## Quoted passage
= = =

# Patrick's Approval Ratings Take A Nose Dive



## kwflatbed (Dec 29, 2004)

*Patrick's Approval Ratings Take A Nose Dive*








*Jon Keller*
Reporting

_(WBZ)_ _BOSTON_ An exclusive WBZ Fast Track survey shows Governor Deval Patrick's job approval rating has taken a major hit. It's down 20 points in the past month.

One month ago, 63-percent of voters approved of the job Patrick was doing, with only 25-percent voicing disapproval.

As of this weekend, Patrick's approval rating has dropped a whopping 20 points, and his disapproval is up 22 points.

It coincides with a run of negative news stories about the official Cadillac, the office drapes, the phone call on behalf of a corporate buddy.

Disapproval of the governor has risen sharply in every demographic.

But the scariest part for Patrick is his collapse among groups who were key campaign supporters.

He's down 19 points among women, 21 points among independents, and an astonishing 23 points among voters 55 or older, all key swing voter groups that rallied strongly behind him last fall.








*Complete Interactive Crosstabs*

http://wbztv.com/topstories/local_story_071141144.html


----------



## Guest (Mar 13, 2007)

1000 ?????? Where are YOU Beverly Hills ??????????


----------



## screamineagle (Jul 11, 2005)

USMCMP5811 said:


> And I see the ratings going down quicker than a hooker that was just givin $1000


:L:


----------



## serpico (Dec 17, 2005)

definetly not in Lowell thats for sure


----------

= = =

Records excerpted from a collection
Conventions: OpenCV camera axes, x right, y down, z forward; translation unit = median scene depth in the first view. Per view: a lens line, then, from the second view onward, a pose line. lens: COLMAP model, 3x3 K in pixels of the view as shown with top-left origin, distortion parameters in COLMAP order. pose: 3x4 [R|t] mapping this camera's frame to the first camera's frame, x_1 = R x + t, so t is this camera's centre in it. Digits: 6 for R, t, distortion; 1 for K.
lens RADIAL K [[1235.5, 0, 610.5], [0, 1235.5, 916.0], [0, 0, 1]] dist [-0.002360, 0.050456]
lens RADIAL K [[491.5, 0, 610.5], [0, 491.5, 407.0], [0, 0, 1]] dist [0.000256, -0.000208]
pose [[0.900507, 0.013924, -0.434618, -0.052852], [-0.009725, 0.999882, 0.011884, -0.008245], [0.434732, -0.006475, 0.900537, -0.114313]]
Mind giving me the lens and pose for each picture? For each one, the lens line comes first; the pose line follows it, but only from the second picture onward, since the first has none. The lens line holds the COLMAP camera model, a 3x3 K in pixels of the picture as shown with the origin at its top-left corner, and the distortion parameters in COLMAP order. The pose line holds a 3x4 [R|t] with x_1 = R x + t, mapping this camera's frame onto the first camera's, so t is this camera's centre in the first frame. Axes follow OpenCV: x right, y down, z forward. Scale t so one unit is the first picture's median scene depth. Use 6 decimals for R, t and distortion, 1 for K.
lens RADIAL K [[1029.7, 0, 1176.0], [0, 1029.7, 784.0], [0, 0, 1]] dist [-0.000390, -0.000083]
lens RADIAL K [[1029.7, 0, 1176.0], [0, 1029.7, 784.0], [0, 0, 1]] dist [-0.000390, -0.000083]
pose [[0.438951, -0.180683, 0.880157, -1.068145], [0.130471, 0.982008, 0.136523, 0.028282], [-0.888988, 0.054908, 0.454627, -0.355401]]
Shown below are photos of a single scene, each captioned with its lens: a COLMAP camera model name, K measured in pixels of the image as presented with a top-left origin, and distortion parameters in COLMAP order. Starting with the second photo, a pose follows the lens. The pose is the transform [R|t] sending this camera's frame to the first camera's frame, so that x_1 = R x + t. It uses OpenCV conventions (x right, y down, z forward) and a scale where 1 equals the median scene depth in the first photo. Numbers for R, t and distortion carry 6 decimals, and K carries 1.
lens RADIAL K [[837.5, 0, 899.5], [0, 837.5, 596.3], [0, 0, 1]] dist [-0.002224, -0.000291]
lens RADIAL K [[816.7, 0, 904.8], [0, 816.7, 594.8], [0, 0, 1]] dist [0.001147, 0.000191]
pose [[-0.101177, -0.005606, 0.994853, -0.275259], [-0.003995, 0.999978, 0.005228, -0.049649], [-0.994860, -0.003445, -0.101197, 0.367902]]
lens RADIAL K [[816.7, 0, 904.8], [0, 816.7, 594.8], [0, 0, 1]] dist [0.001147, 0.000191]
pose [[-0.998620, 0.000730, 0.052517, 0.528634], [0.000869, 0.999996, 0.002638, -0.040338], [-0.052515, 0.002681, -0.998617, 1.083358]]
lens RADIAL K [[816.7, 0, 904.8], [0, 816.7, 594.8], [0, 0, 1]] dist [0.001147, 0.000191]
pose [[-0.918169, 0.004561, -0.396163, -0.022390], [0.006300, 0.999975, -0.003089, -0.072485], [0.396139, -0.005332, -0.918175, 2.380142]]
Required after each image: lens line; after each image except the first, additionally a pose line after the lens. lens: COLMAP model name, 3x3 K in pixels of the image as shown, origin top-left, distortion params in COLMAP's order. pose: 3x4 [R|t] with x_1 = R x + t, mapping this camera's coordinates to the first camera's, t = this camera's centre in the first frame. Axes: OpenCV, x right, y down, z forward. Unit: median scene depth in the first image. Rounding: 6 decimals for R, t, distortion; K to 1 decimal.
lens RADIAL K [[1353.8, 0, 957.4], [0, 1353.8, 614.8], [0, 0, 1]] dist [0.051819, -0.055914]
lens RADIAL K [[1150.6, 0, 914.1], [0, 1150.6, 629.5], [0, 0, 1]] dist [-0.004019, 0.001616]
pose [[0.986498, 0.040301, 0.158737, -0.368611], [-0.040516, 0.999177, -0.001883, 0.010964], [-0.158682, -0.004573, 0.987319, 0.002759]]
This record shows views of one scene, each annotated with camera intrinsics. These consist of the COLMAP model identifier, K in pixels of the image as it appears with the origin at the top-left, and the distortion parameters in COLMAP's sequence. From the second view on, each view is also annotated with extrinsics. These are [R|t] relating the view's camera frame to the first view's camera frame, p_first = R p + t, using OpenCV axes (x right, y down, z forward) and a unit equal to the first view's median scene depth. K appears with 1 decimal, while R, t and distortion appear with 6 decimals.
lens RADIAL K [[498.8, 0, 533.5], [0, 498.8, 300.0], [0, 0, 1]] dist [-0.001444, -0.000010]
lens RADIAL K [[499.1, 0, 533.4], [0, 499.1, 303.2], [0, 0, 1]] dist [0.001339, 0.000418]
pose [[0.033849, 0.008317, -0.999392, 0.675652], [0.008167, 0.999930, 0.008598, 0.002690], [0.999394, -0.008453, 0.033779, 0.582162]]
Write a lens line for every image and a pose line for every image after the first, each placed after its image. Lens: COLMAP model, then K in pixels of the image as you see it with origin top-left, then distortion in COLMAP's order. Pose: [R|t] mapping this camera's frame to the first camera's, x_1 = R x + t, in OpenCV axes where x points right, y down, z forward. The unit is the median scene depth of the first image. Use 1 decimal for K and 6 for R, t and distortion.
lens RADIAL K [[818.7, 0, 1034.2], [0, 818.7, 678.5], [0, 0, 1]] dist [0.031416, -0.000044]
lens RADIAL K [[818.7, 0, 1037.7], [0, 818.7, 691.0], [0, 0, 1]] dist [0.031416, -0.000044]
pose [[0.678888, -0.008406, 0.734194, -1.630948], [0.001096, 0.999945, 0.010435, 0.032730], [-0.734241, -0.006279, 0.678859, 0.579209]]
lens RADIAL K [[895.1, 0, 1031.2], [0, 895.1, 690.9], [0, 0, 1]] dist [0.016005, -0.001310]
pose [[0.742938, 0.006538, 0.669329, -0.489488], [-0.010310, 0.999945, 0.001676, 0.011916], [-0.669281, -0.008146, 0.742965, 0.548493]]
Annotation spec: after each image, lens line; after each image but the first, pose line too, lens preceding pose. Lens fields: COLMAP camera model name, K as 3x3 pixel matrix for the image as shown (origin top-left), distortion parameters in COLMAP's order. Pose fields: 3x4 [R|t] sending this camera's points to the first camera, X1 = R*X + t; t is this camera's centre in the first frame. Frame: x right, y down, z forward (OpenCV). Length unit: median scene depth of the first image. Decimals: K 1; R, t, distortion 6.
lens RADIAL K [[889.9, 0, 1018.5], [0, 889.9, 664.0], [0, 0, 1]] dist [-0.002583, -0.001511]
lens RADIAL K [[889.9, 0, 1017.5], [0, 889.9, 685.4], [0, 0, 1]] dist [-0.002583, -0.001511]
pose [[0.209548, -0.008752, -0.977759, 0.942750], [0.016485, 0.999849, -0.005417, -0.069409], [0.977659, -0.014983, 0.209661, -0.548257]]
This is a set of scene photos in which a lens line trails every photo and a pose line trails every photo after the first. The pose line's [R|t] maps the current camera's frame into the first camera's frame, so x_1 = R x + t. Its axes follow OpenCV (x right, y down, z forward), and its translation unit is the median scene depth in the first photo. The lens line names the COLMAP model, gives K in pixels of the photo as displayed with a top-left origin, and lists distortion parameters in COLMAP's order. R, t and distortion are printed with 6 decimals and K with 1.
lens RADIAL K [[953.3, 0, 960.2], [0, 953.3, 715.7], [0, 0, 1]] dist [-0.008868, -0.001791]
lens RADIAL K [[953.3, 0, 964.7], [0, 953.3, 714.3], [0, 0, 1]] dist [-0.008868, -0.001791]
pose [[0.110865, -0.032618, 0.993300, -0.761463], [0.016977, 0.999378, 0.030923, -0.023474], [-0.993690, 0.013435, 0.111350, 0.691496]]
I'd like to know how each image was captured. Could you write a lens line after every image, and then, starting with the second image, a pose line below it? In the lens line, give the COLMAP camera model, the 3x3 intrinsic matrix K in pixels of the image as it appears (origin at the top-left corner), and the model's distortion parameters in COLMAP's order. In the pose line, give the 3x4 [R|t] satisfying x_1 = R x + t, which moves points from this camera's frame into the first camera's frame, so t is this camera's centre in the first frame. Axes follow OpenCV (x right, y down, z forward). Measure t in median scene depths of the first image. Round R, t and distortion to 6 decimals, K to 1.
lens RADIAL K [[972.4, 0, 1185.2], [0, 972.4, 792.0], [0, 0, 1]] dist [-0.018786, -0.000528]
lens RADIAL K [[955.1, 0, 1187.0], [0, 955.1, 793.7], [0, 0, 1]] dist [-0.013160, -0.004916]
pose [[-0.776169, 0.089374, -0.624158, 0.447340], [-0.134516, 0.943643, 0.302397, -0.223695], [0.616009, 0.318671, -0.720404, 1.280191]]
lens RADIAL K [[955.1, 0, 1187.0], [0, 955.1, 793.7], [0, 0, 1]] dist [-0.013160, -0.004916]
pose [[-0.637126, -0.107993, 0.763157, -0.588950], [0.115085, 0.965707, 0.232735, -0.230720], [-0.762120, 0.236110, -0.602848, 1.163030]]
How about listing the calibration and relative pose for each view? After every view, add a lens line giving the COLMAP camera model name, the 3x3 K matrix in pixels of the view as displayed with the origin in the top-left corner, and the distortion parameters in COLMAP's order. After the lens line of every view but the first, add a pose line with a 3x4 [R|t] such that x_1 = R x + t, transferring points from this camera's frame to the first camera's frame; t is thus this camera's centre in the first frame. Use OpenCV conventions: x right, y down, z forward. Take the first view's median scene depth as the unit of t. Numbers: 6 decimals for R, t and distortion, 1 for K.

= = =

## Task instructions
1 - Edit the post on Patrick's approval ratings, starting at "One month ago, 63-percent" and ending at "him last fall.", and replace "points" with "percentage points".
2 - Answer these questions from the post on Patrick's approval ratings:
(a) What percent of voters approved of Patrick's job performance one month earlier?
(b) By how many points did Patrick drop among independents?
(c) Who is named as reporting the story?

## Per-task outputs
1 -
One month ago, 63-percent of voters approved of the job Patrick was doing, with only 25-percent voicing disapproval.

As of this weekend, Patrick's approval rating has dropped a whopping 20 percentage points, and his disapproval is up 22 percentage points.

It coincides with a run of negative news stories about the official Cadillac, the office drapes, the phone call on behalf of a corporate buddy.

Disapproval of the governor has risen sharply in every demographic.

But the scariest part for Patrick is his collapse among groups who were key campaign supporters.

He's down 19 percentage points among women, 21 percentage points among independents, and an astonishing 23 percentage points among voters 55 or older, all key swing voter groups that rallied strongly behind him last fall.

2 -
(a) 63 percent
(b) 21 points
(c) Jon Keller